The South Carolina case resulted from the voluntary actions of health professionals. More commonly, health professionals face pressure from state officials to sacrifice loyalty to the patient to state interests. But they have little guidance concerning how to respond. They know that the absolutist stance taken by medical ethics codes is unhelpful, but, crucially, they do not know when to refuse state demands. Health professionals who serve in prisons, jails, and other closed institutions, as well as in agencies working with disfavored groups like refugees and immigrants, are particularly vulnerable. They often act in isolation from professional colleagues, without support from associations of health professionals, and sometimes even in an employment relationship with state officials who ask them to violate human rights.

This problem cannot be solved until there is open discussion of its existence. Guidelines are surely needed. A starting point for conduct is a rule that no health professional should subordinate the interests of a patient to the wishes of the state where doing so would violate the human rights of the patient. Guidelines can go on to address the particular circumstances in which dual loyalty problems arise. The guidelines should be accompanied by practical suggestions to professionals regarding the means by which they can protect their professional independence and their patients' human rights. There is also a role for associations of health professionals, which need to offer more support for individuals subjected to demands to violate the human rights of their patients.

An international working group on dual loyalty convened by Physicians for Human Rights and the University of Cape Town Health Sciences Faculty has begun this process.
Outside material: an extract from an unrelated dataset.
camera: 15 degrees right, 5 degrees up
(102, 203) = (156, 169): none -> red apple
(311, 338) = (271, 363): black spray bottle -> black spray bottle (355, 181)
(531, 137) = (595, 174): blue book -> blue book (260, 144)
Consisting of experts in human rights and health (including human rights law), bioethicists, individuals who have experienced human rights abuses, and others, the group met in Durban, South Africa, in late 2000 to begin the process of drafting guidelines on dual loyalty. When completed, the draft will be circulated for comment, then revised and submitted to international organizations of health professionals. By bringing the problem of dual loyalty into the open and addressing it squarely, health professionals will finally be able to live up to their promise to advance and protect--rather than violate--human rights.